_PROBLEM REQUIREMENTS_
Transcribe every line of the rows below word for word, and leave the pictures out of your answer.

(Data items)
━━━━

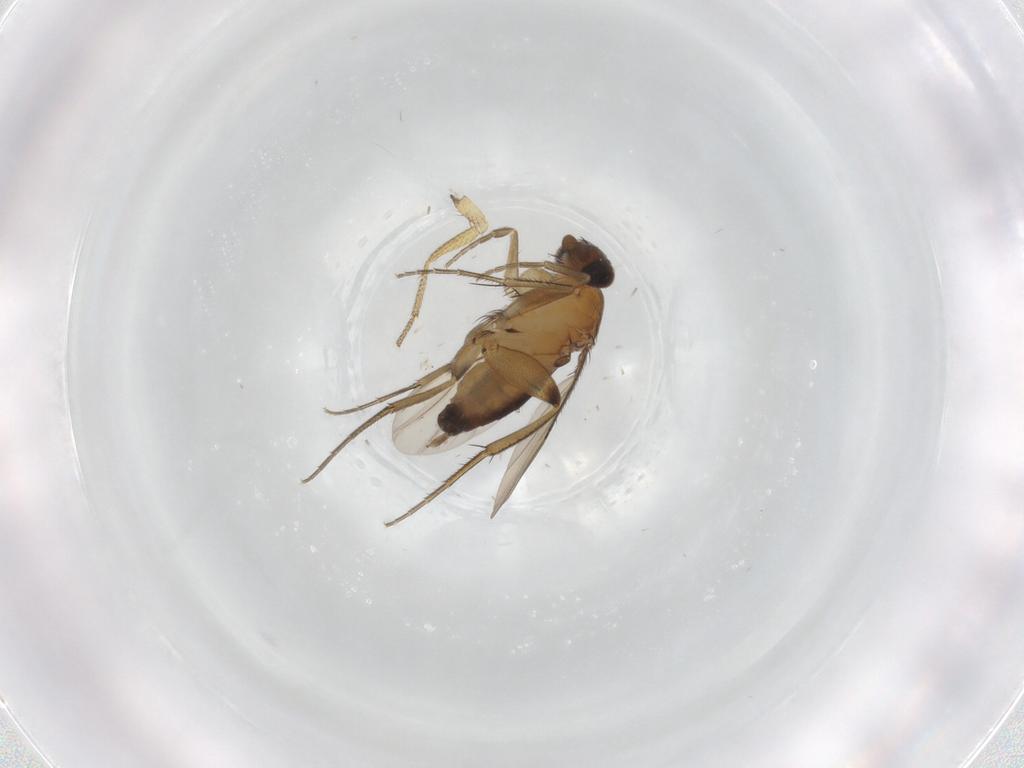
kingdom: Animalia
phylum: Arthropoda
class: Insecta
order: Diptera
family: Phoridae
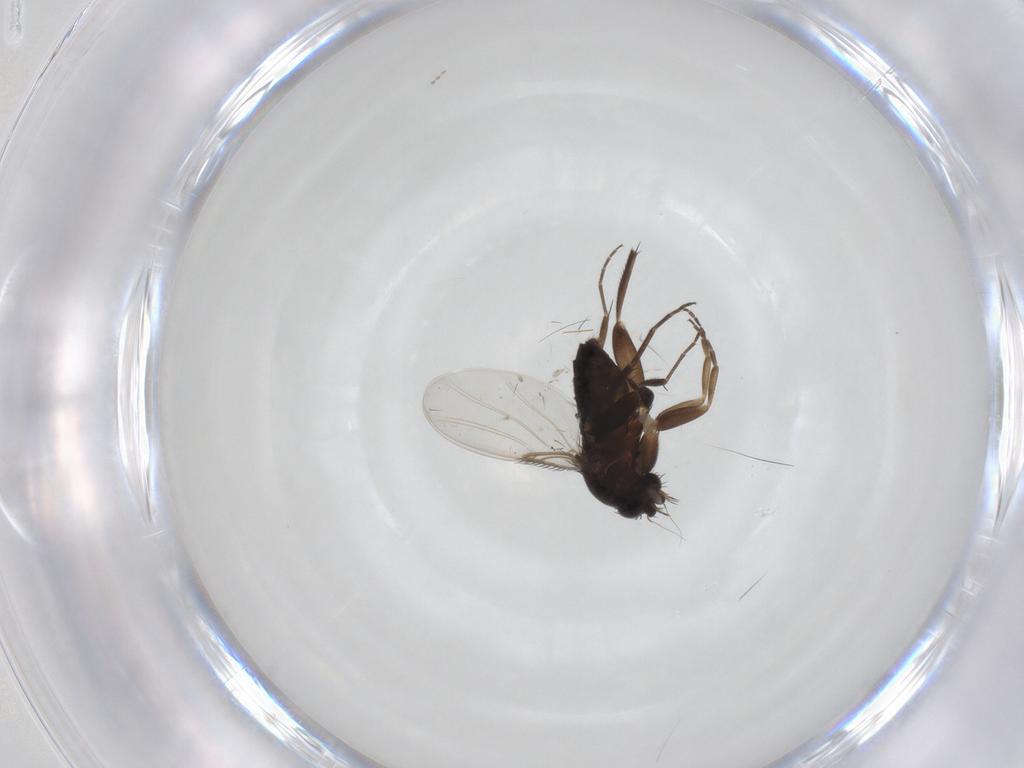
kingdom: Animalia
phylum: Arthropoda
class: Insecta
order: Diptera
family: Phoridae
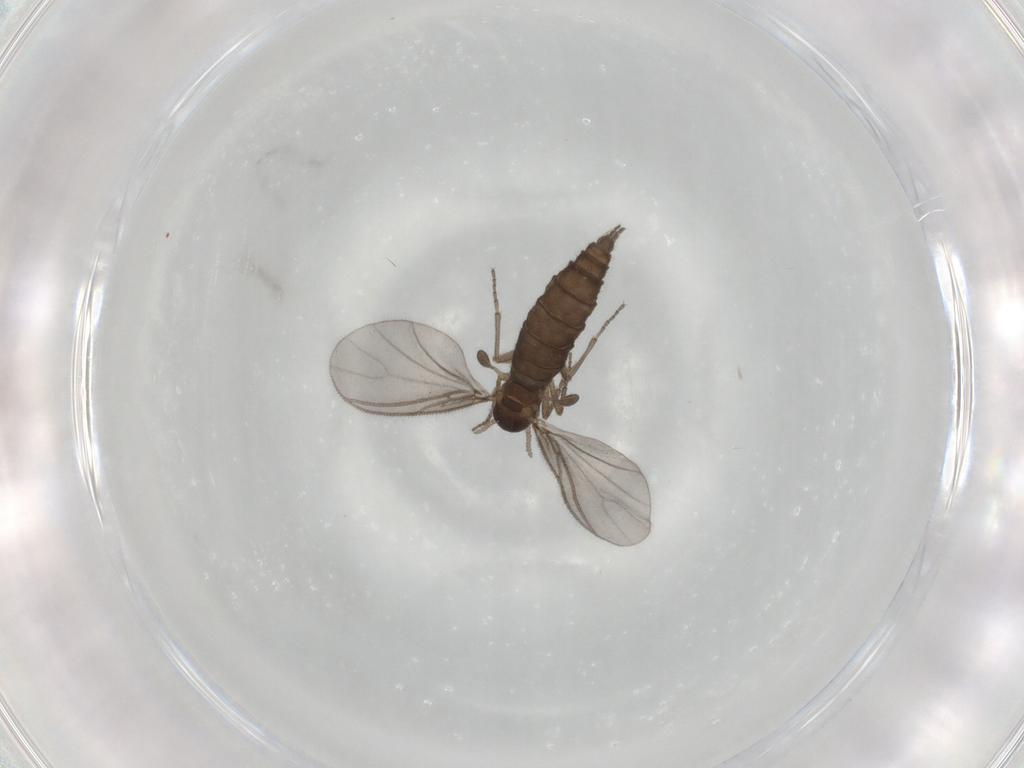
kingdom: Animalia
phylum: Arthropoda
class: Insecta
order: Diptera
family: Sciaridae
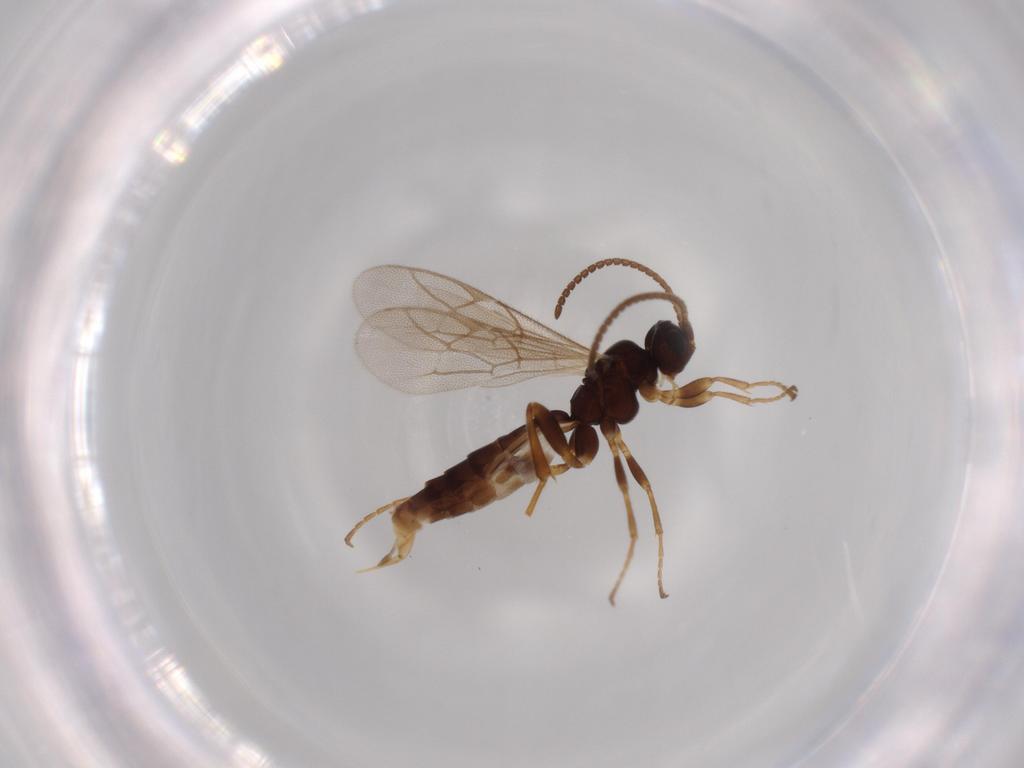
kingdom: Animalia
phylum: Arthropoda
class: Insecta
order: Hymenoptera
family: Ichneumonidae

━━━━

_RESULT OF THE TASK_
kingdom: Animalia
phylum: Arthropoda
class: Insecta
order: Diptera
family: Phoridae
kingdom: Animalia
phylum: Arthropoda
class: Insecta
order: Diptera
family: Phoridae
kingdom: Animalia
phylum: Arthropoda
class: Insecta
order: Diptera
family: Sciaridae
kingdom: Animalia
phylum: Arthropoda
class: Insecta
order: Hymenoptera
family: Ichneumonidae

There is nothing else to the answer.